Lorings men pitched their tents around the widow's house, while Lieutenant General Pemberton slept comfortably inside. Two miles up the road to the north centered of the junction of the Raymond and Ratcliff road was the division of Major General Bowen. And behind them, the troops commanded by Major General Stevenson camped around the hill top.  And behind them was the supply train, which had delayed the army for half a day. That train had advanced less than four miles in total. It was a disastrous day's march. In fact, the wreckage of Pemberton's first bold decision would save his army because it failed.

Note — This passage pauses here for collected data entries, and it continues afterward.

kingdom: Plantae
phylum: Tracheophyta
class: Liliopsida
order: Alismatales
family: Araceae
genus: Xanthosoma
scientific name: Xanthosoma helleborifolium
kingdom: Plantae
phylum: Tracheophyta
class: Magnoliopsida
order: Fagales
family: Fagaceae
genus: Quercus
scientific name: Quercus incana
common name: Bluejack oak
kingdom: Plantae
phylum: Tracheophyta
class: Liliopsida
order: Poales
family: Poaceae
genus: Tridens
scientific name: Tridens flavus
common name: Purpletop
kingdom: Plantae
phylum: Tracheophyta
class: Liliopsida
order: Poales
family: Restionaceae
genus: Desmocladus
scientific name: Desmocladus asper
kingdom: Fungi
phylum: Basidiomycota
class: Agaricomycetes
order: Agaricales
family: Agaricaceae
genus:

Awakening before 5:00 the next morning, Saturday, 16 May, 1863, Pemberton learned that the cavalry scouts sent ahead to locate Grant's supply trains had found the roads from Port Gibson to Raymond, completely empty. Suddenly Pemberton is adrift. Where are Grant's supply trains? Where is Grant's army” Then about 6:30 the commander of his cavalry brigade, Colonel Wirt Adams (above) came galloping up and dismounted. He reported that his men were skirmishing with Yankee infantry on the Bolton Road, at the very rear of Pemberton's army. And behind those skirmishers there appeared to be a lot of Yankee soldiers on the road to Edward's Depot.
Almost immediately a new rider appeared, bearing a message from General Johnston, in Jackson, Mississippi and dated on the afternoon of Thursday, 14 May. It informed Pemberton that Johnston was being forced to surrender Jackson, and added, “Our being compelled to leave Jackson makes your plan (to attack Grant's supply line) impractical. The only mode by which we can unite is by your moving directly to Clinton...".
And abruptly, Pemberton had no choice but to do that very thing.